It was nice, you know. There was a presentation of Richard Linklater’s Everybody Wants Some!!, and beforehand there was free beer, chicken wings and conversation with softly-spoken middle-aged people.
Festival director Bill Gosden spoke before the movie showing, noting that the festival had completely changed in the last twenty years.
Now, we centre our own films as much as we can, rather than showing a little Cannes festival down under, he said.
It was lovely to see that promise evidenced in print as well – Poi E, a documentary on our “national anthem – the one you can dance to” is opening the festival, and an adaptation of Eleanor Catton’s The Rehearsal is its centrepiece.
There is still a selection of independent films from the Americas, Asia and Europe, including the Palme d’Or winner from Cannes this year: Ken Loach’s I, Daniel.
But the festival remains essential by showcasing fresh New Zealand talent, with eight new kiwi films having their premiere this year, as well as two collections of short films: New Zealand’s Best 2016, and Ngā Whanaunga Māori Pasifika Shorts 2016.

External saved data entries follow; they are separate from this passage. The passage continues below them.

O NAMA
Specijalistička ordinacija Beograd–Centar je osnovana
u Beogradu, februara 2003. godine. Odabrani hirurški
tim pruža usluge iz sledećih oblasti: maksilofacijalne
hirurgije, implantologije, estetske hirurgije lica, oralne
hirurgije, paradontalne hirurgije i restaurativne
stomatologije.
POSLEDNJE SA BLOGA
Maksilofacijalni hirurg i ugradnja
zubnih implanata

This festival is important for young filmmakers in New Zealand – it’s where they can first make it. It’s also an opportunity for us to see ourselves on-screen, lots. Neither of these things can be under-estimated, and it’s why I continue to free my evenings for the NZIFF. That, and the heart-in-mouth flush that happens to your body when a movie is really good, even for just half a scene.
Art Murmurs will be reviewing as much as we can over the fest, which runs from 22 July-7 August.